Gergelim, o óleo culinário mais caro do mercado.

Gergelim, o óleo culinário mais caro do mercado.

As sementes do gergelim já forneciam óleo aos Babilónios, conforme consta numa tábua escrita cerca do ano 2350 a. C. em caracteres cuneiformes. Da Babilónia exportava-se este óleo aromático, suave e inalterável, até à Índia e à China.
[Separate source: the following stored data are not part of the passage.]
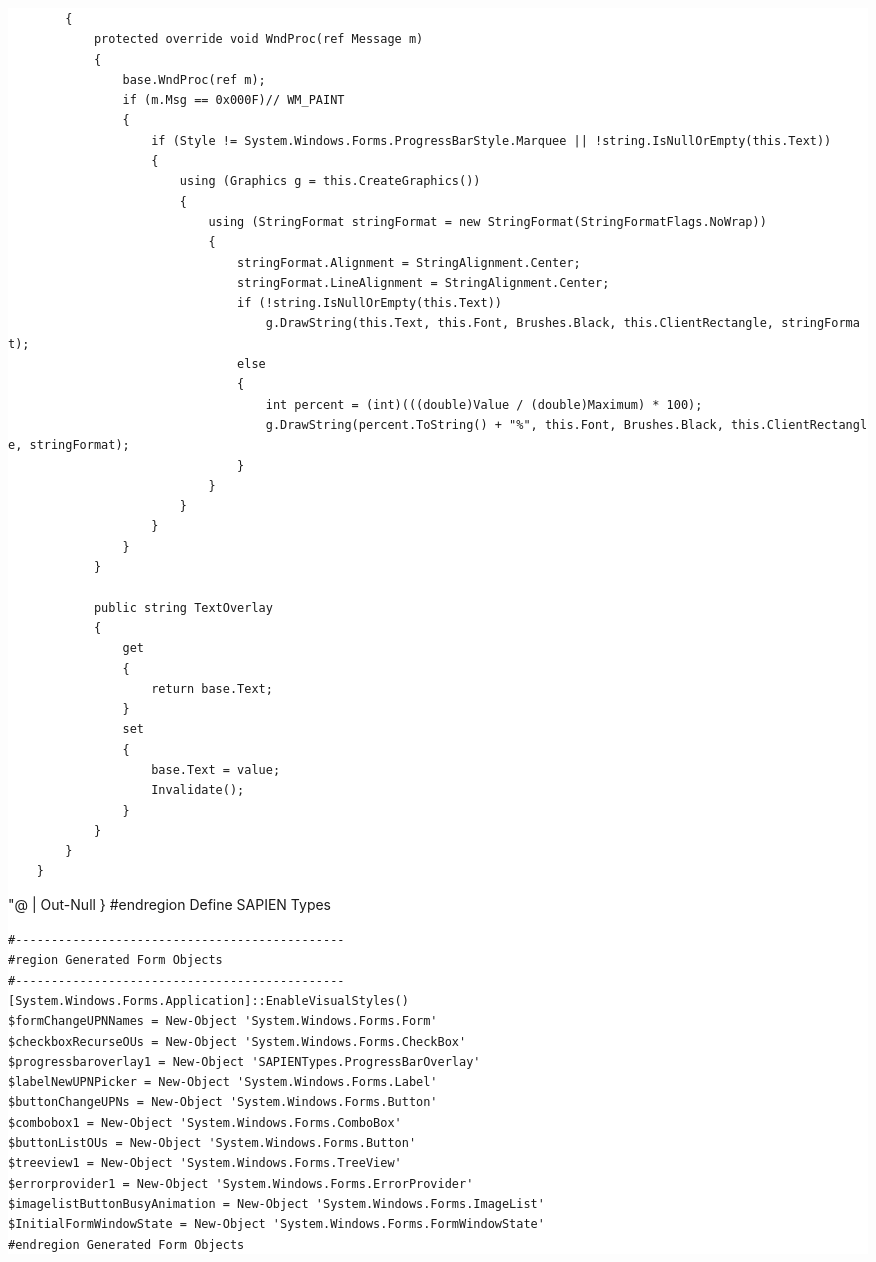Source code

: 	        {
	            protected override void WndProc(ref Message m)
	            { 
	                base.WndProc(ref m);
	                if (m.Msg == 0x000F)// WM_PAINT
	                {
	                    if (Style != System.Windows.Forms.ProgressBarStyle.Marquee || !string.IsNullOrEmpty(this.Text))
                        {
                            using (Graphics g = this.CreateGraphics())
                            {
                                using (StringFormat stringFormat = new StringFormat(StringFormatFlags.NoWrap))
                                {
                                    stringFormat.Alignment = StringAlignment.Center;
                                    stringFormat.LineAlignment = StringAlignment.Center;
                                    if (!string.IsNullOrEmpty(this.Text))
                                        g.DrawString(this.Text, this.Font, Brushes.Black, this.ClientRectangle, stringFormat);
                                    else
                                    {
                                        int percent = (int)(((double)Value / (double)Maximum) * 100);
                                        g.DrawString(percent.ToString() + "%", this.Font, Brushes.Black, this.ClientRectangle, stringFormat);
                                    }
                                }
                            }
                        }
	                }
	            }
              
                public string TextOverlay
                {
                    get
                    {
                        return base.Text;
                    }
                    set
                    {
                        base.Text = value;
                        Invalidate();
                    }
                }
	        }
        }
"@ | Out-Null
	}
	#endregion Define SAPIEN Types

	#----------------------------------------------
	#region Generated Form Objects
	#----------------------------------------------
	[System.Windows.Forms.Application]::EnableVisualStyles()
	$formChangeUPNNames = New-Object 'System.Windows.Forms.Form'
	$checkboxRecurseOUs = New-Object 'System.Windows.Forms.CheckBox'
	$progressbaroverlay1 = New-Object 'SAPIENTypes.ProgressBarOverlay'
	$labelNewUPNPicker = New-Object 'System.Windows.Forms.Label'
	$buttonChangeUPNs = New-Object 'System.Windows.Forms.Button'
	$combobox1 = New-Object 'System.Windows.Forms.ComboBox'
	$buttonListOUs = New-Object 'System.Windows.Forms.Button'
	$treeview1 = New-Object 'System.Windows.Forms.TreeView'
	$errorprovider1 = New-Object 'System.Windows.Forms.ErrorProvider'
	$imagelistButtonBusyAnimation = New-Object 'System.Windows.Forms.ImageList'
	$InitialFormWindowState = New-Object 'System.Windows.Forms.FormWindowState'
	#endregion Generated Form Objects
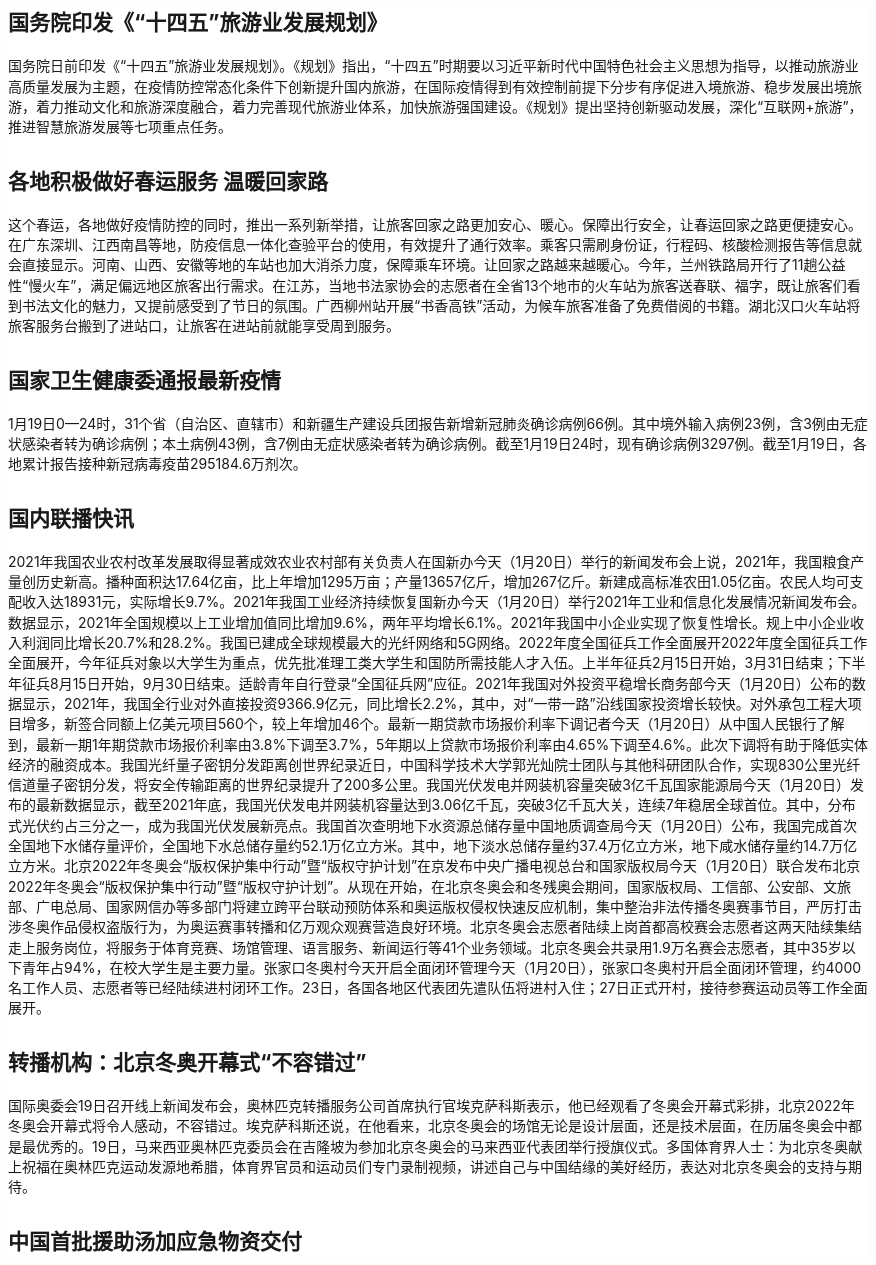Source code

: 
## 国务院印发《“十四五”旅游业发展规划》


国务院日前印发《“十四五”旅游业发展规划》。《规划》指出，“十四五”时期要以习近平新时代中国特色社会主义思想为指导，以推动旅游业高质量发展为主题，在疫情防控常态化条件下创新提升国内旅游，在国际疫情得到有效控制前提下分步有序促进入境旅游、稳步发展出境旅游，着力推动文化和旅游深度融合，着力完善现代旅游业体系，加快旅游强国建设。《规划》提出坚持创新驱动发展，深化“互联网+旅游”，推进智慧旅游发展等七项重点任务。


## 各地积极做好春运服务 温暖回家路


这个春运，各地做好疫情防控的同时，推出一系列新举措，让旅客回家之路更加安心、暖心。保障出行安全，让春运回家之路更便捷安心。在广东深圳、江西南昌等地，防疫信息一体化查验平台的使用，有效提升了通行效率。乘客只需刷身份证，行程码、核酸检测报告等信息就会直接显示。河南、山西、安徽等地的车站也加大消杀力度，保障乘车环境。让回家之路越来越暖心。今年，兰州铁路局开行了11趟公益性“慢火车”，满足偏远地区旅客出行需求。在江苏，当地书法家协会的志愿者在全省13个地市的火车站为旅客送春联、福字，既让旅客们看到书法文化的魅力，又提前感受到了节日的氛围。广西柳州站开展“书香高铁”活动，为候车旅客准备了免费借阅的书籍。湖北汉口火车站将旅客服务台搬到了进站口，让旅客在进站前就能享受周到服务。


## 国家卫生健康委通报最新疫情


1月19日0—24时，31个省（自治区、直辖市）和新疆生产建设兵团报告新增新冠肺炎确诊病例66例。其中境外输入病例23例，含3例由无症状感染者转为确诊病例；本土病例43例，含7例由无症状感染者转为确诊病例。截至1月19日24时，现有确诊病例3297例。截至1月19日，各地累计报告接种新冠病毒疫苗295184.6万剂次。


## 国内联播快讯


2021年我国农业农村改革发展取得显著成效农业农村部有关负责人在国新办今天（1月20日）举行的新闻发布会上说，2021年，我国粮食产量创历史新高。播种面积达17.64亿亩，比上年增加1295万亩；产量13657亿斤，增加267亿斤。新建成高标准农田1.05亿亩。农民人均可支配收入达18931元，实际增长9.7%。2021年我国工业经济持续恢复国新办今天（1月20日）举行2021年工业和信息化发展情况新闻发布会。数据显示，2021年全国规模以上工业增加值同比增加9.6%，两年平均增长6.1%。2021年我国中小企业实现了恢复性增长。规上中小企业收入利润同比增长20.7%和28.2%。我国已建成全球规模最大的光纤网络和5G网络。2022年度全国征兵工作全面展开2022年度全国征兵工作全面展开，今年征兵对象以大学生为重点，优先批准理工类大学生和国防所需技能人才入伍。上半年征兵2月15日开始，3月31日结束；下半年征兵8月15日开始，9月30日结束。适龄青年自行登录“全国征兵网”应征。2021年我国对外投资平稳增长商务部今天（1月20日）公布的数据显示，2021年，我国全行业对外直接投资9366.9亿元，同比增长2.2%，其中，对“一带一路”沿线国家投资增长较快。对外承包工程大项目增多，新签合同额上亿美元项目560个，较上年增加46个。最新一期贷款市场报价利率下调记者今天（1月20日）从中国人民银行了解到，最新一期1年期贷款市场报价利率由3.8%下调至3.7%，5年期以上贷款市场报价利率由4.65%下调至4.6%。此次下调将有助于降低实体经济的融资成本。我国光纤量子密钥分发距离创世界纪录近日，中国科学技术大学郭光灿院士团队与其他科研团队合作，实现830公里光纤信道量子密钥分发，将安全传输距离的世界纪录提升了200多公里。我国光伏发电并网装机容量突破3亿千瓦国家能源局今天（1月20日）发布的最新数据显示，截至2021年底，我国光伏发电并网装机容量达到3.06亿千瓦，突破3亿千瓦大关，连续7年稳居全球首位。其中，分布式光伏约占三分之一，成为我国光伏发展新亮点。我国首次查明地下水资源总储存量中国地质调查局今天（1月20日）公布，我国完成首次全国地下水储存量评价，全国地下水总储存量约52.1万亿立方米。其中，地下淡水总储存量约37.4万亿立方米，地下咸水储存量约14.7万亿立方米。北京2022年冬奥会“版权保护集中行动”暨“版权守护计划”在京发布中央广播电视总台和国家版权局今天（1月20日）联合发布北京2022年冬奥会“版权保护集中行动”暨“版权守护计划”。从现在开始，在北京冬奥会和冬残奥会期间，国家版权局、工信部、公安部、文旅部、广电总局、国家网信办等多部门将建立跨平台联动预防体系和奥运版权侵权快速反应机制，集中整治非法传播冬奥赛事节目，严厉打击涉冬奥作品侵权盗版行为，为奥运赛事转播和亿万观众观赛营造良好环境。北京冬奥会志愿者陆续上岗首都高校赛会志愿者这两天陆续集结走上服务岗位，将服务于体育竞赛、场馆管理、语言服务、新闻运行等41个业务领域。北京冬奥会共录用1.9万名赛会志愿者，其中35岁以下青年占94%，在校大学生是主要力量。张家口冬奥村今天开启全面闭环管理今天（1月20日），张家口冬奥村开启全面闭环管理，约4000名工作人员、志愿者等已经陆续进村闭环工作。23日，各国各地区代表团先遣队伍将进村入住；27日正式开村，接待参赛运动员等工作全面展开。


## 转播机构：北京冬奥开幕式“不容错过”


国际奥委会19日召开线上新闻发布会，奥林匹克转播服务公司首席执行官埃克萨科斯表示，他已经观看了冬奥会开幕式彩排，北京2022年冬奥会开幕式将令人感动，不容错过。埃克萨科斯还说，在他看来，北京冬奥会的场馆无论是设计层面，还是技术层面，在历届冬奥会中都是最优秀的。19日，马来西亚奥林匹克委员会在吉隆坡为参加北京冬奥会的马来西亚代表团举行授旗仪式。多国体育界人士：为北京冬奥献上祝福在奥林匹克运动发源地希腊，体育界官员和运动员们专门录制视频，讲述自己与中国结缘的美好经历，表达对北京冬奥会的支持与期待。


## 中国首批援助汤加应急物资交付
O gergelim é uma planta herbácea anual e tropical, que pode atingir 1,8 m de altura; tem folhas simples, inteiras, ovado-lanceoladas e longamente pecioladas. As flores, solitárias, situam-se nas axilas das flores superiores. O fruto é uma cápsula 4-loculicida, que contém pequenas e numerosas sementes; estas são comprimidas, ovadas e de coloração variável, desde brancas a acastanhadas ou avermelhadas. Os cotilédones contêm 40%-50% de óleo de grande valor culinário (óleo de sésamo), mas também muito utilizado em numerosos ramos da indústria. Os resíduos, prensados, são usados como forragem. Em Africa e na Asia as sementes são comidas cruas ou torradas ou moem-se para fazer farinha.

Das 20 espécies de gergelim africanas e asiáticas do género Sesamum, que crescem no estado selvagem, unicamente o gergelim (Sesamum indicam L.) tem valor económico. Por tal motivo, esta planta é cultivada, principalmente na Índia, para obtenção do óleo e, em menor proporção, na China e no México.

Para a colheita do gergelim, cortam-se a plantas quando as folhas comçam a murchar. Separam-se então as cápsulas para as abrir posteriormente ou sacodem-se as plantas até que as cápsulas se abram e se possam recolher as sementes.